### What to produce
Which lines in the records below contain the word "method"? Copy each one out.

(Record set Opens)

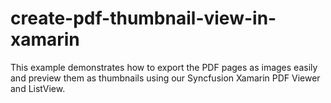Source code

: # create-pdf-thumbnail-view-in-xamarin
This example demonstrates how to export the PDF pages as images easily and preview them as thumbnails using our Syncfusion Xamarin PDF Viewer and ListView.
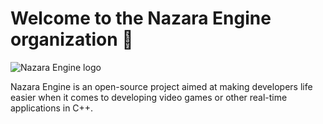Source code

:# Welcome to the Nazara Engine organization 👋

![Nazara Engine logo](https://nazara.digitalpulsesoftware.net/images/Logo.png)

Nazara Engine is an open-source project aimed at making developers life easier when it comes to developing video games or other real-time applications in C++.
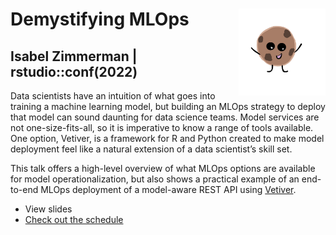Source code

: # Demystifying MLOps <a href='https://github.com/isabelizimm/rstudioconf2022-mlops'><img src='images/happy.jpg' align="right" height="139" /></a>
## Isabel Zimmerman | rstudio::conf(2022)

Data scientists have an intuition of what goes into training a machine learning model, but building an MLOps strategy to deploy that model can sound daunting for data science teams. Model services are not one-size-fits-all, so it is imperative to know a range of tools available. One option, Vetiver, is a framework for R and Python created to make model deployment feel like a natural extension of a data scientist’s skill set.

This talk offers a high-level overview of what MLOps options are available for model operationalization, but also shows a practical example of an end-to-end MLOps deployment of a model-aware REST API using [Vetiver](https://vetiver.rstudio.com/).

- View slides
- [Check out the schedule](https://rstudioconf2022.sched.com/event/11iYe/demystifying-mlops)
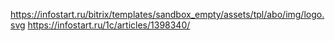https://infostart.ru/bitrix/templates/sandbox_empty/assets/tpl/abo/img/logo.svg
https://infostart.ru/1c/articles/1398340/
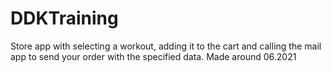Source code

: # DDKTraining
Store app with selecting a workout, adding it to the cart and calling the mail app to send your order with the specified data.
Made around 06.2021
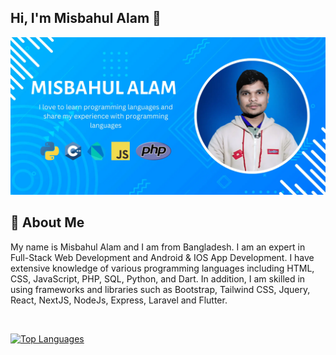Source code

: ## Hi, I'm Misbahul Alam 👋
[<img src='https://raw.githubusercontent.com/misbahul-alam/misbahul-alam/main/cover.webp' alt='Misbahul Alam'>](https://github.com/misbahul-alam/)

<!-- <p align="left"> <img src="https://komarev.com/ghpvc/?username=misbahul-alam&label=Profile%20views&color=0e75b6&style=flat" alt="Misbahul Alam" /> </p> -->

## 🚀 About Me
My name is Misbahul Alam and I am from Bangladesh. I am an expert in Full-Stack Web Development and Android & IOS App Development. I have extensive knowledge of various programming languages including HTML, CSS, JavaScript, PHP, SQL, Python, and Dart. In addition, I am skilled in using frameworks and libraries such as Bootstrap, Tailwind CSS, Jquery, React, NextJS, NodeJs, Express, Laravel and Flutter.

<br>
<p align="left">
  <a href="https://github.com/misbahul-alam" align="left"><img src="https://github-readme-stats.vercel.app/api/top-langs/?username=misbahul-alam&langs_count=10&title_color=a855f7&text_color=000&icon_color=000&bg_color=fffff&hide_border=false&locale=en&custom_title=Top%20%Languages" alt="Top Languages" /></a>
</p>
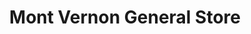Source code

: ---
title: "Mont Vernon General Store"
url: /mont-vernon/mont-vernon-general-store-north-main-street/
shop: Dorfladen
---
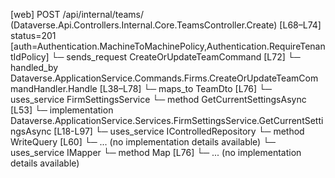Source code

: [web] POST /api/internal/teams/  (Dataverse.Api.Controllers.Internal.Core.TeamsController.Create)  [L68–L74] status=201 [auth=Authentication.MachineToMachinePolicy,Authentication.RequireTenantIdPolicy]
  └─ sends_request CreateOrUpdateTeamCommand [L72]
    └─ handled_by Dataverse.ApplicationService.Commands.Firms.CreateOrUpdateTeamCommandHandler.Handle [L38–L78]
      └─ maps_to TeamDto [L76]
      └─ uses_service FirmSettingsService
        └─ method GetCurrentSettingsAsync [L53]
          └─ implementation Dataverse.ApplicationService.Services.FirmSettingsService.GetCurrentSettingsAsync [L18-L97]
      └─ uses_service IControlledRepository<Team>
        └─ method WriteQuery [L60]
          └─ ... (no implementation details available)
      └─ uses_service IMapper
        └─ method Map [L76]
          └─ ... (no implementation details available)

(Record set Closes)

### Completed task
        └─ method GetCurrentSettingsAsync [L53]
        └─ method WriteQuery [L60]
        └─ method Map [L76]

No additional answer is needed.